Bernanke channeled Keynes to deflect Paul
Remember that exchange a couple of months ago between Congressman Ron Paul and Federal Reserve Chairman Bernanke over the definition of money? Pressed by the congressman during testimony, Bernanke said gold is not money. Paul retorted: “Why do central banks hold it?”
Bernanke paused and said: “It’s tradition, long-term tradition.”
One of the interesting things about the episode was how disparately it was perceived among different audiences. To most economists, Bernanke was stating the obvious. Gold is not money. You can’t walk into a coffee shop and pay for your doughnut with a raw piece of bullion. Not without at least eliciting a “let me get my manager” from the cashier. To Ron Paul’s libertarian supporters, however, this was a major ‘gotcha’ moment for the presidential hopeful.
What most observers do not realize, however, is that Bernanke was not only dismissing the suggestion that gold is equivalent to money, but also doing so by echoing Paul’s ideological nemesis: the late economist John Maynard Keynes.
In 1930, Keynes, a vocal opponent of a post-World War One attempt to return major world economies to the gold standard, wrote the following:
The choice of gold as a standard of value is chiefly based on tradition.

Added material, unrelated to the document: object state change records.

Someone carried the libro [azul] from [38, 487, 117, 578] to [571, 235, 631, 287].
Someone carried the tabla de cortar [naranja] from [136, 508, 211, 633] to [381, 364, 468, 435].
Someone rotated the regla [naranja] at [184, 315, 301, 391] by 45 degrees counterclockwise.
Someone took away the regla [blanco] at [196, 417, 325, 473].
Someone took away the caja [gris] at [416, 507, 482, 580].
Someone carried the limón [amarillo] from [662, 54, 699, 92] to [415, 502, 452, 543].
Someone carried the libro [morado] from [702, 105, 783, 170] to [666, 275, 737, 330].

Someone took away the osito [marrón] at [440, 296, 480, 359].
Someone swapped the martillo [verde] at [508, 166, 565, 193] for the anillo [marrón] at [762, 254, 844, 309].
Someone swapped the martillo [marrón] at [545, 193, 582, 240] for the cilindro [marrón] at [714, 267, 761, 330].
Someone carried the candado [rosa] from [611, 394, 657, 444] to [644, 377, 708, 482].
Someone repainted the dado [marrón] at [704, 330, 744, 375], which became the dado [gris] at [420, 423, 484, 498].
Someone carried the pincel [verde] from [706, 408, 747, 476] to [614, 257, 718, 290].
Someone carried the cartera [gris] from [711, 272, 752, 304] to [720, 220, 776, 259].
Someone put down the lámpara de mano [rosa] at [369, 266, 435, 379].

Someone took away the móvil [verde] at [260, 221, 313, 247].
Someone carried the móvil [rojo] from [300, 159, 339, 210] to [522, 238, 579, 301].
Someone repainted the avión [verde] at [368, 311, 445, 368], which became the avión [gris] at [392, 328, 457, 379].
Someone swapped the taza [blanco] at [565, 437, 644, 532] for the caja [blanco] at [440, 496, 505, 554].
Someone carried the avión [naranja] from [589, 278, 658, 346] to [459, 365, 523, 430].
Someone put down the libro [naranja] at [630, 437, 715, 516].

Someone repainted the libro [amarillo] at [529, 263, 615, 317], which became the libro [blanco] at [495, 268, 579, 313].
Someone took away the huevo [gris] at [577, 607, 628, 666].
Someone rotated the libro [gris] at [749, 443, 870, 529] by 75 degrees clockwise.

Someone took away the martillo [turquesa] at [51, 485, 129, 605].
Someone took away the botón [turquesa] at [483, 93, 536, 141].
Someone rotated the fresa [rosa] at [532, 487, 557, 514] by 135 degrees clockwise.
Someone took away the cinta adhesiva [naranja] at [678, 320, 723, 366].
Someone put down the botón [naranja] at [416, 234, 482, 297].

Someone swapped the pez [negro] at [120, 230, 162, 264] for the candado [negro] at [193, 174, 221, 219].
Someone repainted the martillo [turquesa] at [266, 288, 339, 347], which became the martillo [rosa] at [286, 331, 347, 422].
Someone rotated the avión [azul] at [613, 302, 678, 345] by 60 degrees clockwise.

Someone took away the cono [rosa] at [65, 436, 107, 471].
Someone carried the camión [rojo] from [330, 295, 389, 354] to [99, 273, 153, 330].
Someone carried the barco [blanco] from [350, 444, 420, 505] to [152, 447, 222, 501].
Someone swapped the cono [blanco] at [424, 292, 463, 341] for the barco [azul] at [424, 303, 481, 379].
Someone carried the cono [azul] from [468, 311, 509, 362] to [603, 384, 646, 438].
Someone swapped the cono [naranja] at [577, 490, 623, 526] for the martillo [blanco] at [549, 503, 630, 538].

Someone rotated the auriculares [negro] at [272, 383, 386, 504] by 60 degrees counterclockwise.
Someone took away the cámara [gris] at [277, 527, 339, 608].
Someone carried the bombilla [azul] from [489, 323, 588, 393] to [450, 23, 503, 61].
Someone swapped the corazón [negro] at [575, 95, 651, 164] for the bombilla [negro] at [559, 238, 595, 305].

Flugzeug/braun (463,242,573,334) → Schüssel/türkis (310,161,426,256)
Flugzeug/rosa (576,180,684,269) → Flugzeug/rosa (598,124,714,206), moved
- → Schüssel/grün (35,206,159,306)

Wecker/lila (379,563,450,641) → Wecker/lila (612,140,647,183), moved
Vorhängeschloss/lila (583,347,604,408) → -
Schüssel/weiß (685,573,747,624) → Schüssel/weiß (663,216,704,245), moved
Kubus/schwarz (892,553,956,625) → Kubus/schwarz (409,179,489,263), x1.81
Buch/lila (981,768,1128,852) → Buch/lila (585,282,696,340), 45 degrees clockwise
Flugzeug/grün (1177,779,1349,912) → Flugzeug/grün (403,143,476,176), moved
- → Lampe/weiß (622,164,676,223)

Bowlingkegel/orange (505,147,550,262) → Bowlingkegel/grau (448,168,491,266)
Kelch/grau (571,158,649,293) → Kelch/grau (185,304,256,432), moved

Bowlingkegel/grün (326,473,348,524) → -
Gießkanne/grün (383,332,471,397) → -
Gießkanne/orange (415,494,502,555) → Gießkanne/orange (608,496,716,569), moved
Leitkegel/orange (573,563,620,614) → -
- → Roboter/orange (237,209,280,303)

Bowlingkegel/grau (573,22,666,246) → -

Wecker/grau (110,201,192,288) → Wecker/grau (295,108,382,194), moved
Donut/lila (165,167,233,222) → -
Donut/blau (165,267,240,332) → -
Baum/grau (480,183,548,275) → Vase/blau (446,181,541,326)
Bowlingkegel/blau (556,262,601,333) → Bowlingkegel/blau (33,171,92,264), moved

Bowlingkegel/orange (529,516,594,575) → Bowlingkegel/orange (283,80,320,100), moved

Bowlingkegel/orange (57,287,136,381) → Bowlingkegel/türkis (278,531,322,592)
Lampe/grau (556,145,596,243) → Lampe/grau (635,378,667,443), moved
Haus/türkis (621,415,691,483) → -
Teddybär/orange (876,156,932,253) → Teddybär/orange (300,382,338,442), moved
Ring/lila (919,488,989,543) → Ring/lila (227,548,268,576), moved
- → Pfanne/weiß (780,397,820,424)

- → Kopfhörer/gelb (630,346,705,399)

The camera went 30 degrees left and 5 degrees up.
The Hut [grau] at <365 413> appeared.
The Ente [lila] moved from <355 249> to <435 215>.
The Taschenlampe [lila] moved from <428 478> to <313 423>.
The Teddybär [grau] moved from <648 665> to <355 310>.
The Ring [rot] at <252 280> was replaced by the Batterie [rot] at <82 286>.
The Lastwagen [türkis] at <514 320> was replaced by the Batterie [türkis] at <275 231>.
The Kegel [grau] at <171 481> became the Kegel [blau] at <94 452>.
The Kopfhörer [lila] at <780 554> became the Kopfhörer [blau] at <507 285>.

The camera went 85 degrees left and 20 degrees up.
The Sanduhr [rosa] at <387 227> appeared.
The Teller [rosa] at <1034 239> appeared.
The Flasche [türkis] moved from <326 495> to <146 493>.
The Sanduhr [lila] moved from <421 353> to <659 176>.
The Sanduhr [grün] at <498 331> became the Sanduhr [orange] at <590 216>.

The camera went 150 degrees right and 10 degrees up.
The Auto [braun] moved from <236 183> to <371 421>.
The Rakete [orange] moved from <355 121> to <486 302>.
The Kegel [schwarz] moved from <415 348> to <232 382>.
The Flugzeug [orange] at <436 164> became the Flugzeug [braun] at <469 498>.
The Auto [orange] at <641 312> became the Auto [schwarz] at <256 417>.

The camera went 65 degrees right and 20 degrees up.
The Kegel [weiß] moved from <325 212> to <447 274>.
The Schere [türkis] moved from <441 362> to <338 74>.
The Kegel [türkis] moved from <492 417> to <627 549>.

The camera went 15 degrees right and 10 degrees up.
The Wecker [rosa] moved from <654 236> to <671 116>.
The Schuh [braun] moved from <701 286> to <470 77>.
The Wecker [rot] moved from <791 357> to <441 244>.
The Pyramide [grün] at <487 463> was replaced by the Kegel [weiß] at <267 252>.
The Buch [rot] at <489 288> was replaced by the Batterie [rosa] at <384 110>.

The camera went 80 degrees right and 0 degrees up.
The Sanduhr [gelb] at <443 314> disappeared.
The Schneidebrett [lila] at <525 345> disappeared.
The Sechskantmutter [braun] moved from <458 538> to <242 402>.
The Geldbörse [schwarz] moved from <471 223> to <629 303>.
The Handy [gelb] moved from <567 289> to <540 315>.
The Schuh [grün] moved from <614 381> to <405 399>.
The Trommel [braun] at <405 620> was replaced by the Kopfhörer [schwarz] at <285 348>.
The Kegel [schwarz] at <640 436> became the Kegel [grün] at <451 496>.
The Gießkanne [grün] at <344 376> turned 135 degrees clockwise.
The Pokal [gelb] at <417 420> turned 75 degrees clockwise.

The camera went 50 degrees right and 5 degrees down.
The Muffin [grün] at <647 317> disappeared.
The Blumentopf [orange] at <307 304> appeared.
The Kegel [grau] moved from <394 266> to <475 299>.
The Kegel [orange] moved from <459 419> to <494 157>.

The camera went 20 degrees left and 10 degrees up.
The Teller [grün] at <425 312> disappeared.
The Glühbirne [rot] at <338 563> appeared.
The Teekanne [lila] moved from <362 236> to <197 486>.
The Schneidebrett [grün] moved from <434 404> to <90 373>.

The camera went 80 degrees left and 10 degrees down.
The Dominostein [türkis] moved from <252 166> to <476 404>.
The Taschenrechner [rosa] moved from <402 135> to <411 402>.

Keynes, who famously dismissed the gold standard as a “barbarous relic,” goes on to argue that scarcity and difficulty of transport make the precious metal ill-suited to be the basis of currency:
Gold is, and has always been, an extraordinarily scarce commodity. A modern liner could convey across the Atlantic in a single voyage all the gold which has been dredged or mined in seven thousand years.
And further down:
Gold is out of sight – gone back again into the soil. But when gods are no longer seen in a yellow panoply walking the earth, we begin to rationalize them; and it is not long before there is nothing left.